En attendant, est-ce une politique le moindrement intelligente de donner un « ticket » de 1500 $ à un gars malade, alcoolique au dernier degré, endetté devant toutes les cours du 450 et du 514 ? Ça aide qui ? Ça protège quoi ? C’est quoi, l’idée ? Un message au coronavirus et à toutes les bactéries qui seraient tentées de l’imiter et de troubler la paix ?

Non seulement ce gars est « barré » de tous les refuges, mais il capote à l’idée même de se retrouver en groupe dans un refuge. Alors il sort… il erre… Et maintenant qu’il y a un couvre-feu, et qu’il s’est fait pogner une fois, il va à Sainte-Thérèse… Ben chaud, évidemment, se fait arrêter… Et un autre beau ticket de 1500 $ donné par le policier. Plus une nuit en prison.

Tiens, COVID, dans les dents !

***

Au nombre de fois où j’ai dénoncé les lenteurs de la justice, permettez que je louange la juge Chantal Masse de la Cour supérieure. La demande d’injonction de la Clinique juridique itinérante a été plaidée lundi matin. Le jugement était rendu mardi.

Un jugement qui ne se prononce pas sur le fond, sur la question de savoir si le décret de couvre-feu est injuste envers les personnes sans domicile fixe. Mais un jugement qui suspend le couvre-feu à leur endroit pour 10 jours, tant les questions en jeu sont sérieuses, la situation grave et l’affaire urgente.

Tout le monde a compris que le gouvernement allait aussi perdre sur le fond une semaine plus tard. Et mercredi matin, le ministre Lionel Carmant a annoncé que le gouvernement du Québec n’allait pas contester cette injonction plus longtemps. Les « personnes en situation d’itinérance » sont ajoutées à la liste des exemptés du couvre-feu, avec les travailleurs essentiels, les gens en route vers la pharmacie, les promeneurs de chiens en train de déféquer.

La question se pose tout de même encore : pourquoi, même après que Raphael André a été retrouvé mort caché dans une toilette chimique, le gouvernement Legault s’est-il obstiné à ne pas faire cette petite exemption ? Pourquoi a-t-il fallu qu’un organisme communautaire pauvre comme Job se rende à la cour supplier la justice ? Encore heureux qu’il y ait les tribunaux, et surtout des gens qui s’occupent de ceux qui sont les sans-abri des sans-abri…

D’après Radio-Canada, le ministre Lionel Carmant était pour l’exemption depuis le début. Mais la ministre Geneviève Guilbault, de la Sécurité publique, était contre. La loi, c’est la loi, c’est ça ?

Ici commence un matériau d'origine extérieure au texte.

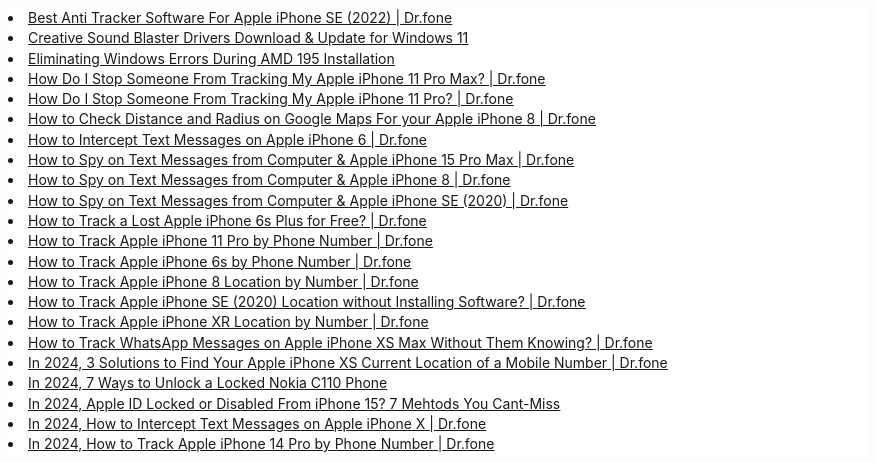 <li><a href="https://ios-location-track.techidaily.com/best-anti-tracker-software-for-apple-iphone-se-2022-drfone-by-drfone-virtual-ios/"><u>Best Anti Tracker Software For Apple iPhone SE (2022) | Dr.fone</u></a></li>
<li><a href="https://win-dash.techidaily.com/creative-sound-blaster-drivers-download-and-update-for-windows-11/"><u>Creative Sound Blaster Drivers Download & Update for Windows 11</u></a></li>
<li><a href="https://windows11.techidaily.com/eliminating-windows-errors-during-amd-195-installation/"><u>Eliminating Windows Errors During AMD 195 Installation</u></a></li>
<li><a href="https://ios-location-track.techidaily.com/how-do-i-stop-someone-from-tracking-my-apple-iphone-11-pro-max-drfone-by-drfone-virtual-ios/"><u>How Do I Stop Someone From Tracking My Apple iPhone 11 Pro Max? | Dr.fone</u></a></li>
<li><a href="https://ios-location-track.techidaily.com/how-do-i-stop-someone-from-tracking-my-apple-iphone-11-pro-drfone-by-drfone-virtual-ios/"><u>How Do I Stop Someone From Tracking My Apple iPhone 11 Pro? | Dr.fone</u></a></li>
<li><a href="https://ios-location-track.techidaily.com/how-to-check-distance-and-radius-on-google-maps-for-your-apple-iphone-8-drfone-by-drfone-virtual-ios/"><u>How to Check Distance and Radius on Google Maps For your Apple iPhone 8 | Dr.fone</u></a></li>
<li><a href="https://ios-location-track.techidaily.com/how-to-intercept-text-messages-on-apple-iphone-6-drfone-by-drfone-virtual-ios/"><u>How to Intercept Text Messages on Apple iPhone 6 | Dr.fone</u></a></li>
<li><a href="https://ios-location-track.techidaily.com/how-to-spy-on-text-messages-from-computer-and-apple-iphone-15-pro-max-drfone-by-drfone-virtual-ios/"><u>How to Spy on Text Messages from Computer & Apple iPhone 15 Pro Max | Dr.fone</u></a></li>
<li><a href="https://ios-location-track.techidaily.com/how-to-spy-on-text-messages-from-computer-and-apple-iphone-8-drfone-by-drfone-virtual-ios/"><u>How to Spy on Text Messages from Computer & Apple iPhone 8 | Dr.fone</u></a></li>
<li><a href="https://ios-location-track.techidaily.com/how-to-spy-on-text-messages-from-computer-and-apple-iphone-se-2020-drfone-by-drfone-virtual-ios/"><u>How to Spy on Text Messages from Computer & Apple iPhone SE (2020) | Dr.fone</u></a></li>
<li><a href="https://ios-location-track.techidaily.com/how-to-track-a-lost-apple-iphone-6s-plus-for-free-drfone-by-drfone-virtual-ios/"><u>How to Track a Lost Apple iPhone 6s Plus for Free? | Dr.fone</u></a></li>
<li><a href="https://ios-location-track.techidaily.com/how-to-track-apple-iphone-11-pro-by-phone-number-drfone-by-drfone-virtual-ios/"><u>How to Track Apple iPhone 11 Pro by Phone Number | Dr.fone</u></a></li>
<li><a href="https://ios-location-track.techidaily.com/how-to-track-apple-iphone-6s-by-phone-number-drfone-by-drfone-virtual-ios/"><u>How to Track Apple iPhone 6s by Phone Number | Dr.fone</u></a></li>
<li><a href="https://ios-location-track.techidaily.com/how-to-track-apple-iphone-8-location-by-number-drfone-by-drfone-virtual-ios/"><u>How to Track Apple iPhone 8 Location by Number | Dr.fone</u></a></li>
<li><a href="https://ios-location-track.techidaily.com/how-to-track-apple-iphone-se-2020-location-without-installing-software-drfone-by-drfone-virtual-ios/"><u>How to Track Apple iPhone SE (2020) Location without Installing Software? | Dr.fone</u></a></li>
<li><a href="https://ios-location-track.techidaily.com/how-to-track-apple-iphone-xr-location-by-number-drfone-by-drfone-virtual-ios/"><u>How to Track Apple iPhone XR Location by Number | Dr.fone</u></a></li>
<li><a href="https://ios-location-track.techidaily.com/how-to-track-whatsapp-messages-on-apple-iphone-xs-max-without-them-knowing-drfone-by-drfone-virtual-ios/"><u>How to Track WhatsApp Messages on Apple iPhone XS Max Without Them Knowing? | Dr.fone</u></a></li>
<li><a href="https://ios-location-track.techidaily.com/in-2024-3-solutions-to-find-your-apple-iphone-xs-current-location-of-a-mobile-number-drfone-by-drfone-virtual-ios/"><u>In 2024, 3 Solutions to Find Your Apple iPhone XS Current Location of a Mobile Number | Dr.fone</u></a></li>
<li><a href="https://easy-unlock-android.techidaily.com/in-2024-7-ways-to-unlock-a-locked-nokia-c110-phone-by-drfone-android/"><u>In 2024, 7 Ways to Unlock a Locked Nokia C110 Phone</u></a></li>
<li><a href="https://apple-account.techidaily.com/in-2024-apple-id-locked-or-disabled-from-iphone-15-7-mehtods-you-cant-miss-by-drfone-ios/"><u>In 2024, Apple ID Locked or Disabled From iPhone 15? 7 Mehtods You Cant-Miss</u></a></li>
<li><a href="https://ios-location-track.techidaily.com/in-2024-how-to-intercept-text-messages-on-apple-iphone-x-drfone-by-drfone-virtual-ios/"><u>In 2024, How to Intercept Text Messages on Apple iPhone X | Dr.fone</u></a></li>
<li><a href="https://ios-location-track.techidaily.com/in-2024-how-to-track-apple-iphone-14-pro-by-phone-number-drfone-by-drfone-virtual-ios/"><u>In 2024, How to Track Apple iPhone 14 Pro by Phone Number | Dr.fone</u></a></li>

Jugez qui vous voudrez. Jugez les gens tant que vous voudrez. Ça donne quoi d’imposer ce genre de job aux policiers, qui ont mieux à faire ? De créer des dossiers ? Et d’autres dossiers qui occuperont des cours déjà débordées ?

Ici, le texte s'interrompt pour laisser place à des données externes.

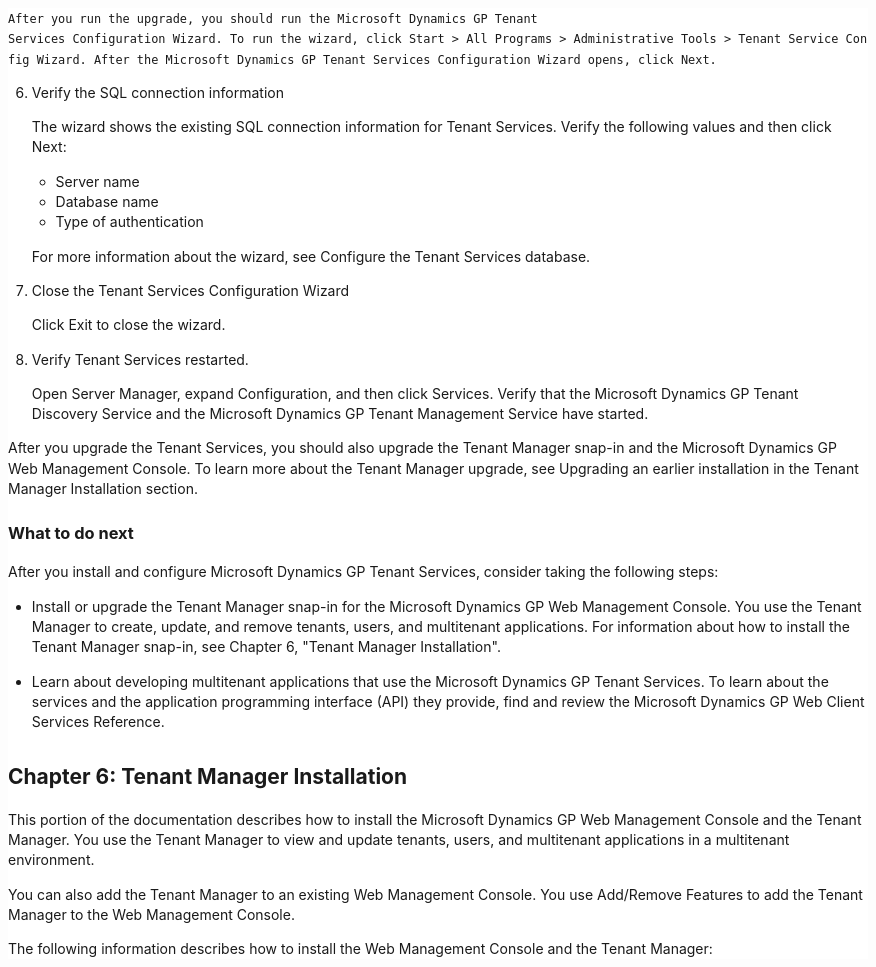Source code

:     After you run the upgrade, you should run the Microsoft Dynamics GP Tenant
    Services Configuration Wizard. To run the wizard, click Start > All Programs > Administrative Tools > Tenant Service Config Wizard. After the Microsoft Dynamics GP Tenant Services Configuration Wizard opens, click Next. 

6. Verify the SQL connection information

    The wizard shows the existing SQL connection information for Tenant Services.
    Verify the following values and then click Next:

    - Server name
    - Database name
    - Type of authentication

    For more information about the wizard, see Configure the Tenant Services
    database.

7. Close the Tenant Services Configuration Wizard

    Click Exit to close the wizard.

8. Verify Tenant Services restarted.

    Open Server Manager, expand Configuration, and then click Services. Verify
    that the Microsoft Dynamics GP Tenant Discovery Service and the Microsoft
    Dynamics GP Tenant Management Service have started.

After you upgrade the Tenant Services, you should also upgrade the Tenant
Manager snap-in and the Microsoft Dynamics GP Web Management Console. To
learn more about the Tenant Manager upgrade, see Upgrading an earlier installation
in the Tenant Manager Installation section.

### What to do next
After you install and configure Microsoft Dynamics GP Tenant Services, consider taking the following steps:

- Install or upgrade the Tenant Manager snap-in for the Microsoft Dynamics GP Web Management Console. You use the Tenant Manager to create, update, and remove tenants, users, and multitenant applications. For information about how to install the Tenant Manager snap-in, see Chapter 6, "Tenant Manager Installation".

- Learn about developing multitenant applications that use the Microsoft Dynamics GP Tenant Services. To learn about the services and the application programming interface (API) they provide, find and review the Microsoft Dynamics GP Web Client Services Reference.

## Chapter 6: Tenant Manager Installation
This portion of the documentation describes how to install the Microsoft Dynamics
GP Web Management Console and the Tenant Manager. You use the Tenant
Manager to view and update tenants, users, and multitenant applications in a
multitenant environment.

You can also add the Tenant Manager to an existing Web Management Console.
You use Add/Remove Features to add the Tenant Manager to the Web
Management Console.

The following information describes how to install the Web Management Console
and the Tenant Manager:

Donald Tremblay, de la Clinique juridique itinérante, connaît 10 personnes ayant reçu au moins une contravention de 1500 $. Pour quoi faire exactement ?

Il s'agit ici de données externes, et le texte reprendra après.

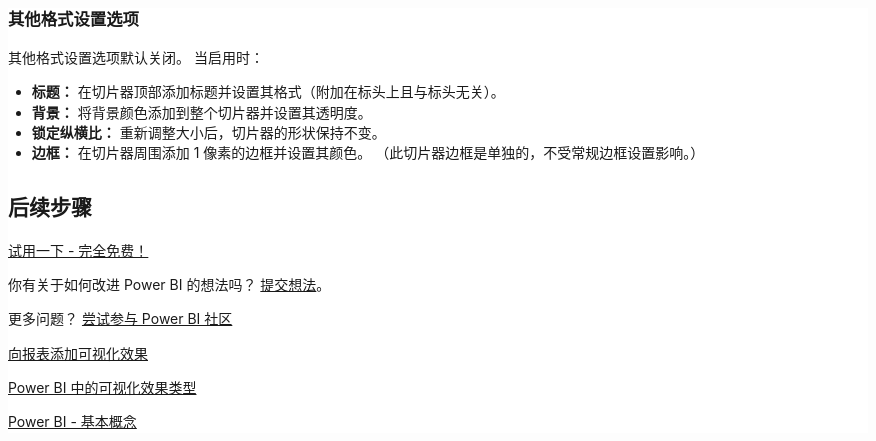 ### <a name="other-formatting-options"></a>其他格式设置选项
其他格式设置选项默认关闭。 当启用时： 
- **标题：** 在切片器顶部添加标题并设置其格式（附加在标头上且与标头无关）。 
- **背景：** 将背景颜色添加到整个切片器并设置其透明度。
- **锁定纵横比：** 重新调整大小后，切片器的形状保持不变。
- **边框：** 在切片器周围添加 1 像素的边框并设置其颜色。 （此切片器边框是单独的，不受常规边框设置影响。） 

## <a name="next-steps"></a>后续步骤
[试用一下 - 完全免费！](https://powerbi.com/)

你有关于如何改进 Power BI 的想法吗？ [提交想法](https://ideas.powerbi.com/forums/265200-power-bi-ideas)。

更多问题？ [尝试参与 Power BI 社区](http://community.powerbi.com/)

[向报表添加可视化效果](power-bi-report-add-visualizations-i.md)

[Power BI 中的可视化效果类型](power-bi-visualization-types-for-reports-and-q-and-a.md)

[Power BI - 基本概念](service-basic-concepts.md)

Il y a des programmes à Montréal pour effacer les amendes, il y a des programmes de travaux communautaires, ici et là. Mais la gestion de l’itinérance et de la maladie mentale par les « tickets », avec ou sans pandémie, c’est une roue judiciaire qui tourne à vide, c’est inefficace, et, comme allait le dire la cour, c’est injuste.